Бытие удалялось, умалялось, шагреневая кожа, peau de chagrin (в точном переводе — кожа — или шкура? — печали), сворачивалось в лоскуток, расточив прежние смыслы, свойства, измерения.
Тогда и он, отвечая ей тем же, начал помаленьку отлетать, поминутно развоплощаясь. Стены и потолок уплывали, качнувшись, сдвигались, он летел, как в полумладенческом сне, сначала его мутило от непривычных полетов, потом он к ним приспособился. Интересно, думал он, все ли так летают, когда жизнь уходит, или только евреи? не потому ли изображал Шагал летающих людей, что откуда-то узнал (художники всегда всё узнают неизвестно откуда) об этом эфиру подобном местечковом свойстве? Лететь, точно семена одуванчика, словно пыль на ветру, без корней, без привязи, волей уносящих вдаль воздушных масс, гонимых вне границ с континента на континент. Летали ли убитый на войне под Шлиссельбургом старший брат, некогда начавший собирать маленькую скромную коллекцию русских пейзажей, пропавшую в военном Ленинграде, и ведущий близнец, умиравший от рака, получивший когда-то тяжелое ранение в боях под Гатчиной?
Возвращаясь, он обретал стену возле кровати, сперва удаленную, точно каменное плато в клочьях тумана, потом приближающуюся, оплотнявшуюся в скромный образ квартирной перегородки.
А потом из глубин невообразимой планеты Солярис, из ее отмелей, веществ, электромагнитных или автохронных полей возникло платье.
То самое последнее платье обитательницы мирного времени затонувшей, как «Титаник», эпохи, последней заказчицы их матушки, белошвейки мадам Р-ской, ее шедевр, который заказчица, унесенная волнами житейского цунами, не смогла забрать, платье, лишенное всякого смысла в последовавшем хаосе двадцатого века, революционном, военном, фашистском, одеяние, неуместное после блокады, Майданека, Равенсбрюка, ГУЛАГа; оно растворилось, естественно, потерялось, пропало, а матушка так по нему горевала, — тоже бессмысленно и неуместно, само собой.
И вот теперь он обрел его во всей красе.
Платье витало между небом и землей, между почвой и твердью небесной.
Пожалуй, оно было жемчужно-бело-серого цвета, как оба платья Сары Фермор: вишняковской девочки, неизвестного художника девичьего портрета.
Платье, он понял, было немножко ангел.
Он был счастлив, хотя сожалел, что брата нет с ним, матушки тоже нет, они не видят платья, ему одному повезло, он чувствовал, что по щекам ползут слезы, тяжелые, горячие, обжигающие, но тут же стало ясно, как он неправ, ибо неподалеку возник брат-близнец, улыбающийся то ему, то платью, а поодаль их ждала матушка, знающая, где ждут их старший брат и отец.
Раскинув рукава, выпростав крылья, облаком прошумев во облацех: здравствуйтепрощайте все
— Я принесла новое сочинение, — сказала Сплюшка Шарабану.
— Спасибо, — отвечал тот, поправляя очки. — На какую тему?
— На свободную.
— А мне можно прочитать? — осведомился Лузин.
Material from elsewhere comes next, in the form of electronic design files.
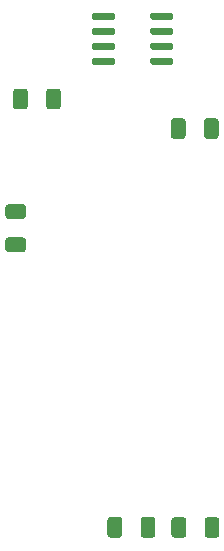
<source format=gbr>
G04 #@! TF.GenerationSoftware,KiCad,Pcbnew,5.1.8-db9833491~88~ubuntu18.04.1*
G04 #@! TF.CreationDate,2020-12-10T12:49:00+05:30*
G04 #@! TF.ProjectId,Permitme_main _sub_V1,5065726d-6974-46d6-955f-6d61696e205f,rev?*
G04 #@! TF.SameCoordinates,Original*
G04 #@! TF.FileFunction,Paste,Bot*
G04 #@! TF.FilePolarity,Positive*
%FSLAX46Y46*%
G04 Gerber Fmt 4.6, Leading zero omitted, Abs format (unit mm)*
G04 Created by KiCad (PCBNEW 5.1.8-db9833491~88~ubuntu18.04.1) date 2020-12-10 12:49:00*
%MOMM*%
%LPD*%
G01*
G04 APERTURE LIST*
G04 APERTURE END LIST*
G36*
G01*
X173305000Y-96975000D02*
X173305000Y-98225000D01*
G75*
G02*
X173055000Y-98475000I-250000J0D01*
G01*
X172305000Y-98475000D01*
G75*
G02*
X172055000Y-98225000I0J250000D01*
G01*
X172055000Y-96975000D01*
G75*
G02*
X172305000Y-96725000I250000J0D01*
G01*
X173055000Y-96725000D01*
G75*
G02*
X173305000Y-96975000I0J-250000D01*
G01*
G37*
G36*
G01*
X170505000Y-96975000D02*
X170505000Y-98225000D01*
G75*
G02*
X170255000Y-98475000I-250000J0D01*
G01*
X169505000Y-98475000D01*
G75*
G02*
X169255000Y-98225000I0J250000D01*
G01*
X169255000Y-96975000D01*
G75*
G02*
X169505000Y-96725000I250000J0D01*
G01*
X170255000Y-96725000D01*
G75*
G02*
X170505000Y-96975000I0J-250000D01*
G01*
G37*
G36*
G01*
X186719000Y-133247000D02*
X186719000Y-134497000D01*
G75*
G02*
X186469000Y-134747000I-250000J0D01*
G01*
X185719000Y-134747000D01*
G75*
G02*
X185469000Y-134497000I0J250000D01*
G01*
X185469000Y-133247000D01*
G75*
G02*
X185719000Y-132997000I250000J0D01*
G01*
X186469000Y-132997000D01*
G75*
G02*
X186719000Y-133247000I0J-250000D01*
G01*
G37*
G36*
G01*
X183919000Y-133247000D02*
X183919000Y-134497000D01*
G75*
G02*
X183669000Y-134747000I-250000J0D01*
G01*
X182919000Y-134747000D01*
G75*
G02*
X182669000Y-134497000I0J250000D01*
G01*
X182669000Y-133247000D01*
G75*
G02*
X182919000Y-132997000I250000J0D01*
G01*
X183669000Y-132997000D01*
G75*
G02*
X183919000Y-133247000I0J-250000D01*
G01*
G37*
G36*
G01*
X175925000Y-94560000D02*
X175925000Y-94260000D01*
G75*
G02*
X176075000Y-94110000I150000J0D01*
G01*
X177725000Y-94110000D01*
G75*
G02*
X177875000Y-94260000I0J-150000D01*
G01*
X177875000Y-94560000D01*
G75*
G02*
X177725000Y-94710000I-150000J0D01*
G01*
X176075000Y-94710000D01*
G75*
G02*
X175925000Y-94560000I0J150000D01*
G01*
G37*
G36*
G01*
X175925000Y-93290000D02*
X175925000Y-92990000D01*
G75*
G02*
X176075000Y-92840000I150000J0D01*
G01*
X177725000Y-92840000D01*
G75*
G02*
X177875000Y-92990000I0J-150000D01*
G01*
X177875000Y-93290000D01*
G75*
G02*
X177725000Y-93440000I-150000J0D01*
G01*
X176075000Y-93440000D01*
G75*
G02*
X175925000Y-93290000I0J150000D01*
G01*
G37*
G36*
G01*
X175925000Y-92020000D02*
X175925000Y-91720000D01*
G75*
G02*
X176075000Y-91570000I150000J0D01*
G01*
X177725000Y-91570000D01*
G75*
G02*
X177875000Y-91720000I0J-150000D01*
G01*
X177875000Y-92020000D01*
G75*
G02*
X177725000Y-92170000I-150000J0D01*
G01*
X176075000Y-92170000D01*
G75*
G02*
X175925000Y-92020000I0J150000D01*
G01*
G37*
G36*
G01*
X175925000Y-90750000D02*
X175925000Y-90450000D01*
G75*
G02*
X176075000Y-90300000I150000J0D01*
G01*
X177725000Y-90300000D01*
G75*
G02*
X177875000Y-90450000I0J-150000D01*
G01*
X177875000Y-90750000D01*
G75*
G02*
X177725000Y-90900000I-150000J0D01*
G01*
X176075000Y-90900000D01*
G75*
G02*
X175925000Y-90750000I0J150000D01*
G01*
G37*
G36*
G01*
X180875000Y-90750000D02*
X180875000Y-90450000D01*
G75*
G02*
X181025000Y-90300000I150000J0D01*
G01*
X182675000Y-90300000D01*
G75*
G02*
X182825000Y-90450000I0J-150000D01*
G01*
X182825000Y-90750000D01*
G75*
G02*
X182675000Y-90900000I-150000J0D01*
G01*
X181025000Y-90900000D01*
G75*
G02*
X180875000Y-90750000I0J150000D01*
G01*
G37*
G36*
G01*
X180875000Y-92020000D02*
X180875000Y-91720000D01*
G75*
G02*
X181025000Y-91570000I150000J0D01*
G01*
X182675000Y-91570000D01*
G75*
G02*
X182825000Y-91720000I0J-150000D01*
G01*
X182825000Y-92020000D01*
G75*
G02*
X182675000Y-92170000I-150000J0D01*
G01*
X181025000Y-92170000D01*
G75*
G02*
X180875000Y-92020000I0J150000D01*
G01*
G37*
G36*
G01*
X180875000Y-93290000D02*
X180875000Y-92990000D01*
G75*
G02*
X181025000Y-92840000I150000J0D01*
G01*
X182675000Y-92840000D01*
G75*
G02*
X182825000Y-92990000I0J-150000D01*
G01*
X182825000Y-93290000D01*
G75*
G02*
X182675000Y-93440000I-150000J0D01*
G01*
X181025000Y-93440000D01*
G75*
G02*
X180875000Y-93290000I0J150000D01*
G01*
G37*
G36*
G01*
X180875000Y-94560000D02*
X180875000Y-94260000D01*
G75*
G02*
X181025000Y-94110000I150000J0D01*
G01*
X182675000Y-94110000D01*
G75*
G02*
X182825000Y-94260000I0J-150000D01*
G01*
X182825000Y-94560000D01*
G75*
G02*
X182675000Y-94710000I-150000J0D01*
G01*
X181025000Y-94710000D01*
G75*
G02*
X180875000Y-94560000I0J150000D01*
G01*
G37*
G36*
G01*
X177249000Y-134477000D02*
X177249000Y-133227000D01*
G75*
G02*
X177499000Y-132977000I250000J0D01*
G01*
X178249000Y-132977000D01*
G75*
G02*
X178499000Y-133227000I0J-250000D01*
G01*
X178499000Y-134477000D01*
G75*
G02*
X178249000Y-134727000I-250000J0D01*
G01*
X177499000Y-134727000D01*
G75*
G02*
X177249000Y-134477000I0J250000D01*
G01*
G37*
G36*
G01*
X180049000Y-134477000D02*
X180049000Y-133227000D01*
G75*
G02*
X180299000Y-132977000I250000J0D01*
G01*
X181049000Y-132977000D01*
G75*
G02*
X181299000Y-133227000I0J-250000D01*
G01*
X181299000Y-134477000D01*
G75*
G02*
X181049000Y-134727000I-250000J0D01*
G01*
X180299000Y-134727000D01*
G75*
G02*
X180049000Y-134477000I0J250000D01*
G01*
G37*
G36*
G01*
X168855000Y-109305000D02*
X170105000Y-109305000D01*
G75*
G02*
X170355000Y-109555000I0J-250000D01*
G01*
X170355000Y-110305000D01*
G75*
G02*
X170105000Y-110555000I-250000J0D01*
G01*
X168855000Y-110555000D01*
G75*
G02*
X168605000Y-110305000I0J250000D01*
G01*
X168605000Y-109555000D01*
G75*
G02*
X168855000Y-109305000I250000J0D01*
G01*
G37*
G36*
G01*
X168855000Y-106505000D02*
X170105000Y-106505000D01*
G75*
G02*
X170355000Y-106755000I0J-250000D01*
G01*
X170355000Y-107505000D01*
G75*
G02*
X170105000Y-107755000I-250000J0D01*
G01*
X168855000Y-107755000D01*
G75*
G02*
X168605000Y-107505000I0J250000D01*
G01*
X168605000Y-106755000D01*
G75*
G02*
X168855000Y-106505000I250000J0D01*
G01*
G37*
G36*
G01*
X182615000Y-100715000D02*
X182615000Y-99465000D01*
G75*
G02*
X182865000Y-99215000I250000J0D01*
G01*
X183615000Y-99215000D01*
G75*
G02*
X183865000Y-99465000I0J-250000D01*
G01*
X183865000Y-100715000D01*
G75*
G02*
X183615000Y-100965000I-250000J0D01*
G01*
X182865000Y-100965000D01*
G75*
G02*
X182615000Y-100715000I0J250000D01*
G01*
G37*
G36*
G01*
X185415000Y-100715000D02*
X185415000Y-99465000D01*
G75*
G02*
X185665000Y-99215000I250000J0D01*
G01*
X186415000Y-99215000D01*
G75*
G02*
X186665000Y-99465000I0J-250000D01*
G01*
X186665000Y-100715000D01*
G75*
G02*
X186415000Y-100965000I-250000J0D01*
G01*
X185665000Y-100965000D01*
G75*
G02*
X185415000Y-100715000I0J250000D01*
G01*
G37*
M02*

</source>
— Это учебное задание, — сказал Шарабан.
— Вы ведь не станете смеяться, если что не так, — сказала Сплюшка.
— Если что не так, обычно вообще не смешно, — заметил Лузин.
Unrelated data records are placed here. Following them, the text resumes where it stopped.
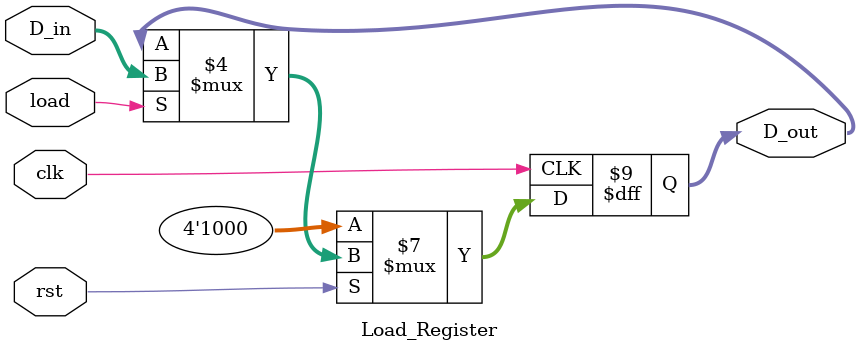
<source format=v>
module Load_Register(D_in, D_out, clk, rst, load);
    input [3:0]D_in;
    output [3:0]D_out;
    input clk, rst, load;
    reg [3:0]D_out;

    always@(posedge clk)
        begin
            if(rst==1'b0) 
               begin
                  D_out<=4'b1000;
               end
            else
               begin
                   if(load==1'b1)
                      begin
                         D_out<=D_in;
                      end
               end
        end
endmodule 

</source>
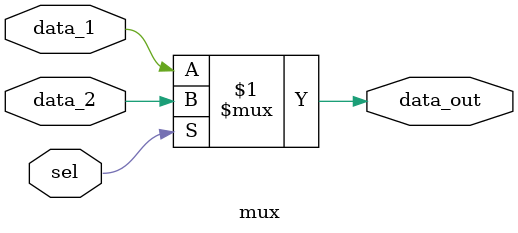
<source format=v>
`timescale 1ns / 1ps


    module mux #(parameter WIDTH=1)(
    input [WIDTH-1:0]data_1,
    input [WIDTH-1:0]data_2,
    input sel,
    output [WIDTH-1:0]data_out
    );
    assign data_out = sel ? data_2 : data_1;
endmodule

</source>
— Оно не длинное, — сказала ученица.
— Тогда я прочту его вслух, — сказал учитель. — «Когда человек мал, его защищает то, что он младенец, потому что нельзя обидеть младенца. Все помнят об этом, кроме одного царя, поэтому царю имя Ирод. Когда человек стар, он слаб. Он умен, даже если он глуп. Он уважаем, потому что в нем время. Он уже сделан временем». Лучше написать «создан». «Студент зря убил старуху. Он себя убил, потому что, убив прошлое, убил будущее. Не надо убивать и забывать, надо любить и помнить. Я хочу принести незабудки и ландеши на все кладбища: на Смоленское, армянское, еврейское, католическое, лютеранское, расстрельное, военное, на воду реки, где тонули. Я буду молчать, пускай цветы говорят».